Saturday, March 26, 2011

Libya: The media-driven war

Now that widespread resistance has broken out in Syria, having festered on a small scale for a handful of weeks, will President Obama and Europe turn their attention toward protecting the lives of Syrian civilians who are being killed as they demonstrate against Bashar al-Assad's dictatorial rule?
Military troops opened fire during protests in the southern part of Syria on Friday and killed peaceful demonstrators, according to witnesses and news reports, hurtling the strategically important nation along the same trajectory that has altered the landscape of power across the Arab world. ...

Human rights groups said that since protests began seven days ago in the south, 38 people had been killed by government forces — and it appeared that many more were killed on Friday. Precise details were hard to obtain because the government sealed off the area to reporters and would not let foreign news media into the country. ...

Human rights groups said that since protests began seven days ago in the south, 38 people had been killed by government forces — and it appeared that many more were killed on Friday. Precise details were hard to obtain because the government sealed off the area to reporters and would not let foreign news media into the country.
Note that last sentence: the government "would not let foreign news media into the country." This is the key point to understanding the fury the West has unleashed against Libya compared to the yawn we are not even stifling concerning Syria.

The campaign in Libya was almost entirely media driven from the outset.



I do not mean by that the the media actually promoted the war against Qaddafi or that media outlets or reporters encouraged Western intervention. I mean that Qaddafi's major strategic blunder was allowing foreign media to cover the resistance from its beginning practically without hindrance, even including broadcasting from Tripoli literally while the initial Allied cruise missiles were landing.

The images and video coming from Libya, especially during the early days of the street demonstrations showing protesters being gunned down, were the sine qua non of Western intervention. Not all the images and video came through the media, of course, as much of it was sent out by the resistance itself, having been captured on smart phones and personal cameras. But the European and American commercial media used those images extensively and that coverage was key to the growing dismay and revulsion in Europe and the US.

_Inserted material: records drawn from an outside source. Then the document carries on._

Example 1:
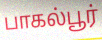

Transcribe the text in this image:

பாகல்பூர்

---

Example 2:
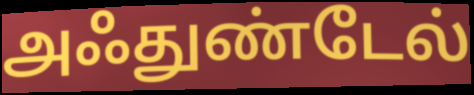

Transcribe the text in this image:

Secretary of State Hillary Clinton implicitly admitted that the media played a key role in energizing military intervention.
"I know that the nightly news cannot cover a humanitarian crisis that thankfully did not happen, but it is important to remember that many, many Libyans are safer today because the international community took action," Secretary of State Hillary Clinton said on Wednesday.
Assad, on the other hand, is not the fool that Qaddafi proved to be. Assad's father, Hafez, slaughtered 20,000 people in in 1982 in the city of Hama for resisting his rule. Absolutely no foreign coverage was done because no reporters were there - and for sure Assad didn't send out a press release afterward. Bashar has obviously learned this lesson well.The corpses will mount in Syria quite out sight from the never-blinking eye of the international media. And the Western governments will therefore be able to to pretend they don't know.